Le ministre de la Santé et le Premier ministre ont demandé à la task force stratégie d’accélérer la campagne de vaccination, alors que les critiques sur la lenteur du lancement ont pris de l’ampleur. L’objectif est d’aboutir à l’immunité collective. En Belgique, pour y parvenir, on veut vacciner 70 % de la population, soit quelque 8 millions de personnes. Quand peut-on espérer atteindre ce seuil et donc retrouver une vie relativement normale ?

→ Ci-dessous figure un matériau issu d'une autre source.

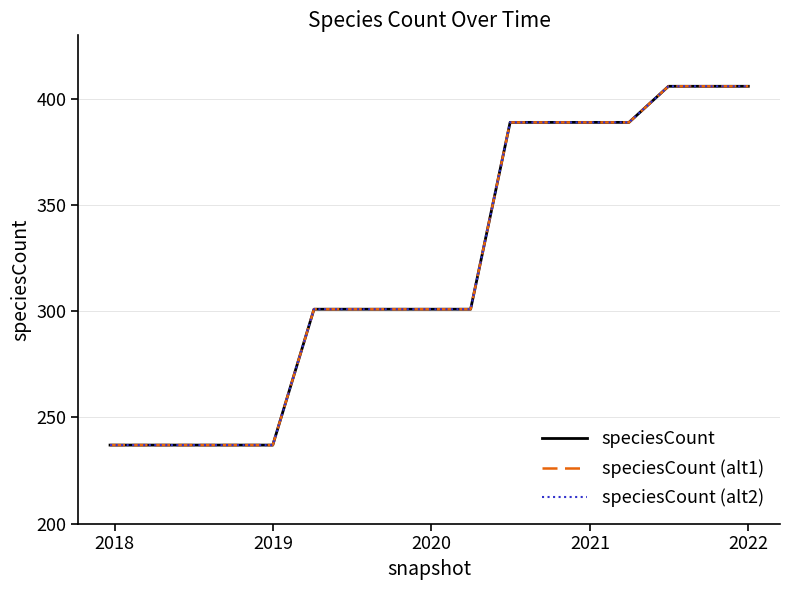

Does the chart display data point markers on the line(s)?

No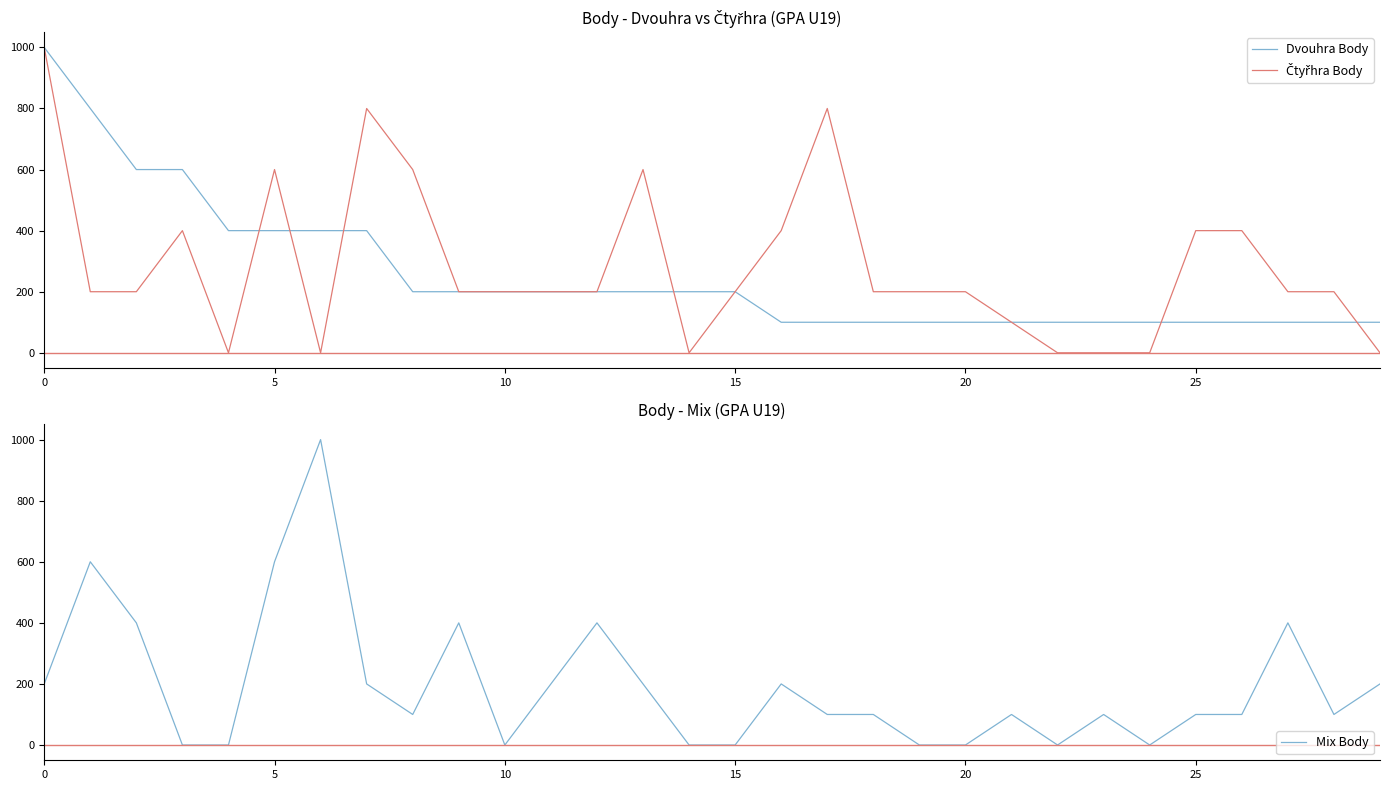

What is the minimum value for Dvouhra Body?

100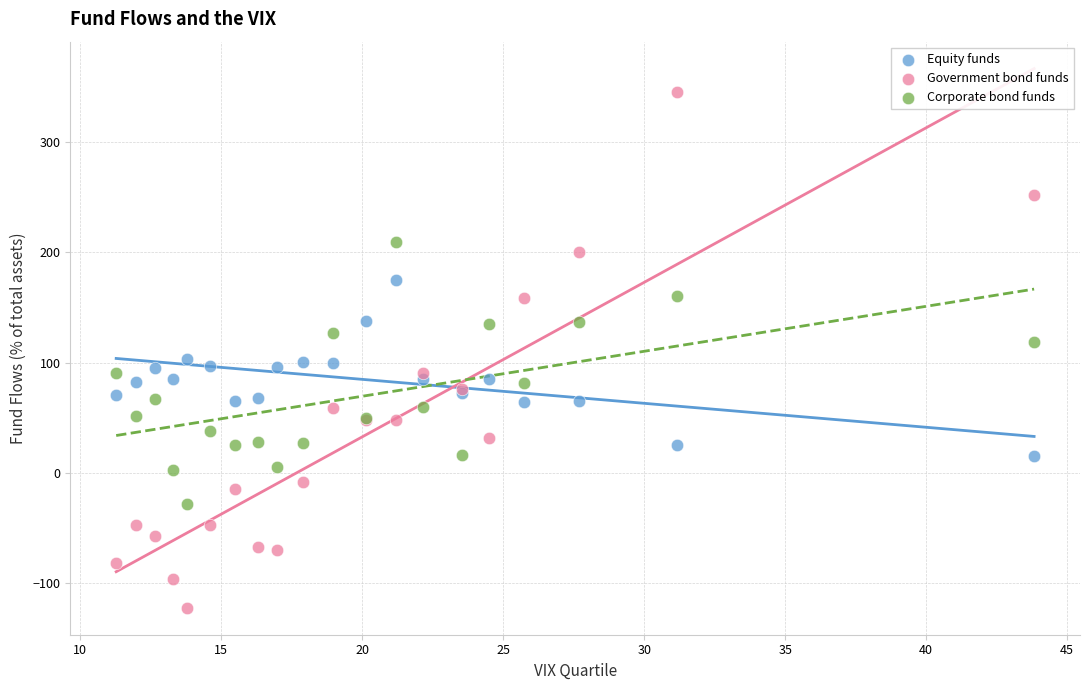

Which series reaches the maximum Y coordinate?

Government bond funds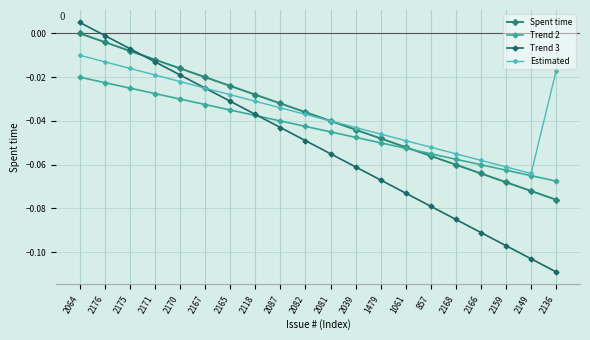

How many lines are shown in the chart?

4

"On n’atteindra pas les 70 % de personnes vaccinées avant la fin de l’été. Cela dépendra aussi de la décision de l’Europe d’autoriser ou non le vaccin Astrazeneca et impliquera que l’ensemble des vaccins commandés par la Belgique soit validé. Mais il ne faudra pas attendre jusqu’à la fin de l’été pour observer les bénéfices de la vaccination", analyse Yves Coppieters, épidémiologiste et professeur à l’ULB. "15 à 20 % des personnes sont déjà immunisées car ayant déjà été contaminées et ayant développé des anticorps. Quand en plus, on aura vacciné 20 à 30 % de la population, on ressentira déjà très fort l’effet sur les cas graves et le nombre d’hospitalisations. Quand 50 % des personnes auront été vaccinées, en plus des 20 % d’immunisés, on en sera grosso modo à 70 % d’immunisés. On pourrait déjà atteindre ce seuil vers mai, juin, voire juillet."

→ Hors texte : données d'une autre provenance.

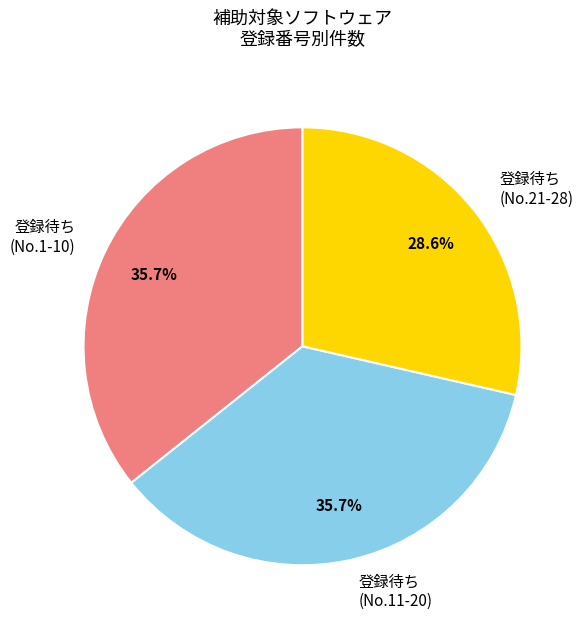

Is the sum of 登録待ち (No.1-10) and 登録待ち (No.21-28) greater than half?

Yes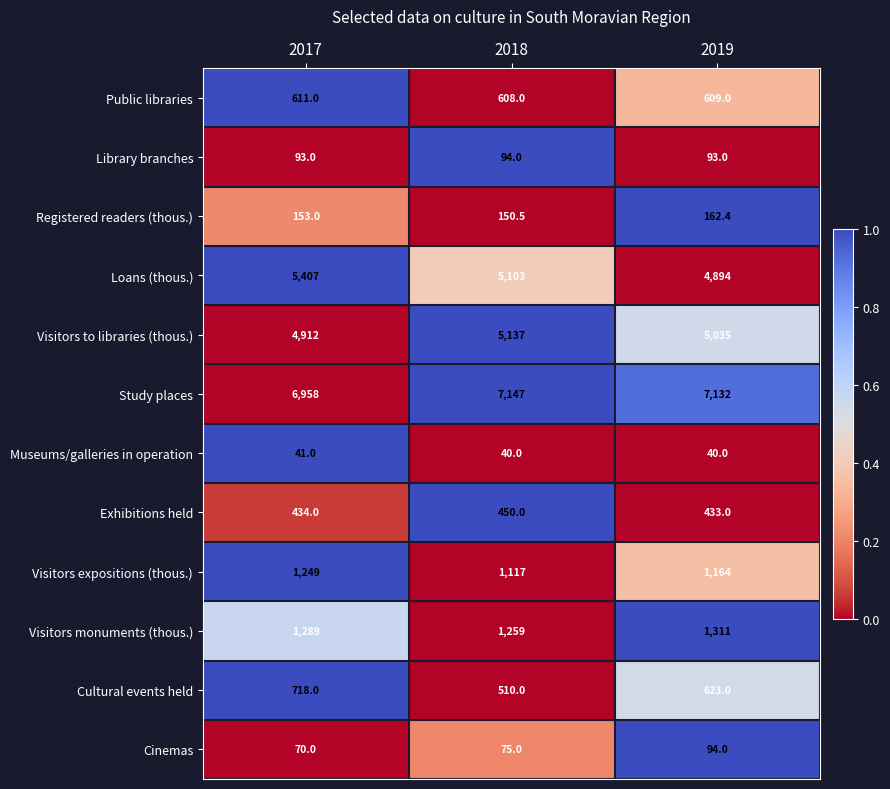

Which series has the largest total across all categories?

Study places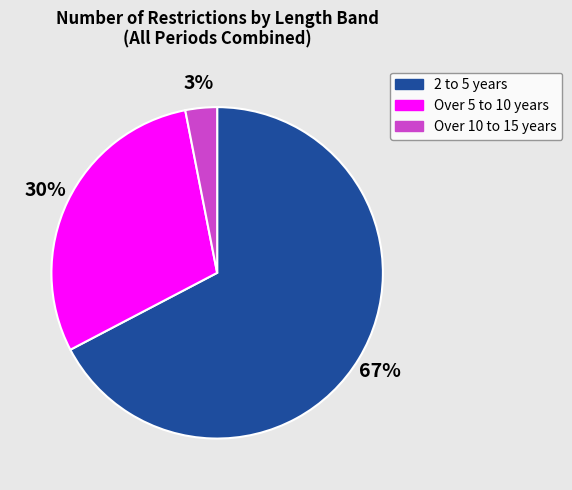

To the nearest percent, what portion does Over 10 to 15 years represent?

3%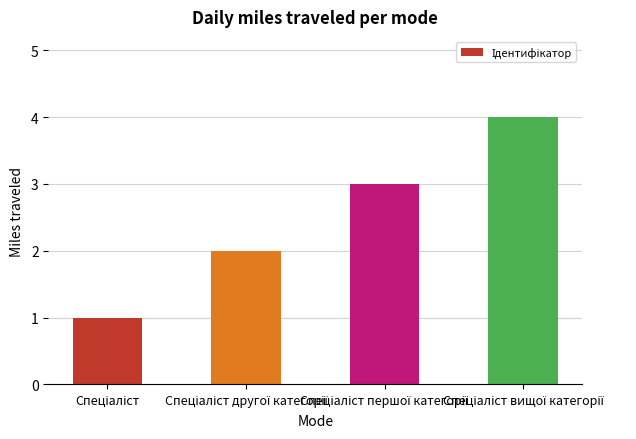

What is the maximum value shown in the chart?

4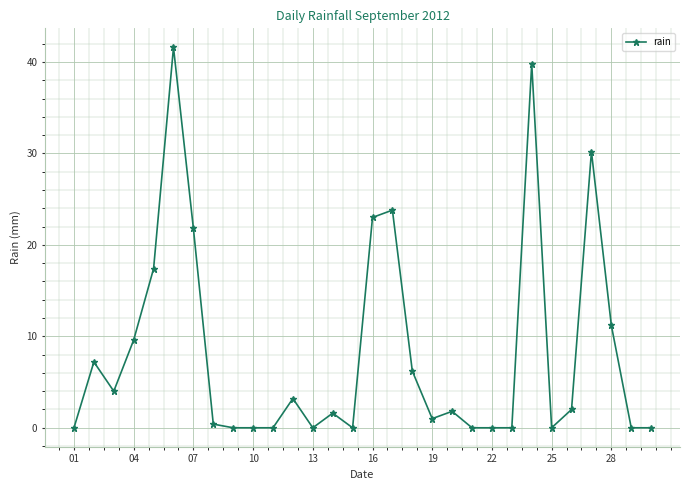

What is the greatest value displayed?

41.6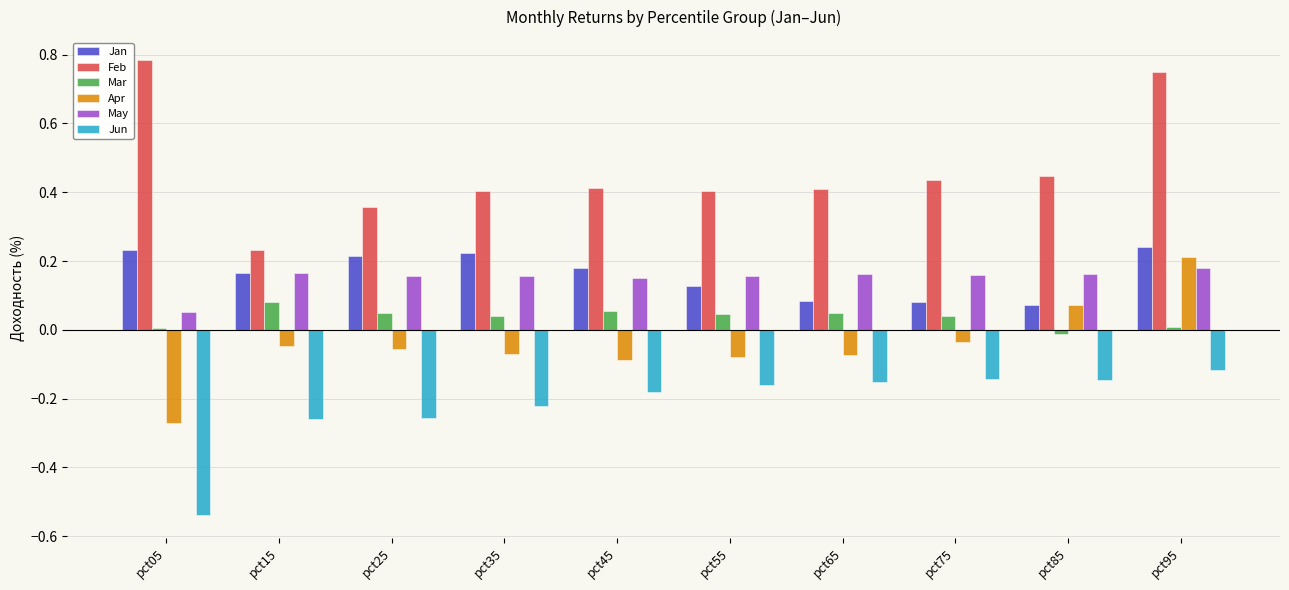

The value of Jun at pct95 is -0.1. True or false?

True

La stratégie du gouvernement ne prévoit pas de dépister les personnes ayant des anticorps. Des personnes seront donc probablement vaccinées alors qu’elles sont immunisées. "Oui mais entre-temps, l’immunité de la population va continuer à se développer car le virus continue de circuler. Ces personnes contribueront ensuite à l’immunité collective. Mais il est clair qu’en développant une stratégie de détection des personnes qui ont des anticorps et en administrant le vaccin à celles qui ne sont pas immunisées en priorité, on atteindrait plus vite le seuil d’immunité collective", reprend Yves Coppieters. "Ce serait utile de procéder ainsi dans notre situation de pénurie de vaccins. Actuellement, on vaccine les personnes en maisons de repos. Cela n’impacte pas la transmission du virus ni l’intensité de l’épidémie mais cela limite les formes graves. L’effet de la vaccination sera visible dans le nombre de contaminations et d’hospitalisations quand elle commencera dans la population. Ce sont les 55-75 ans qui impactent la capacité des hôpitaux. Tandis que les personnes malades en maisons de repos meurent généralement sur place."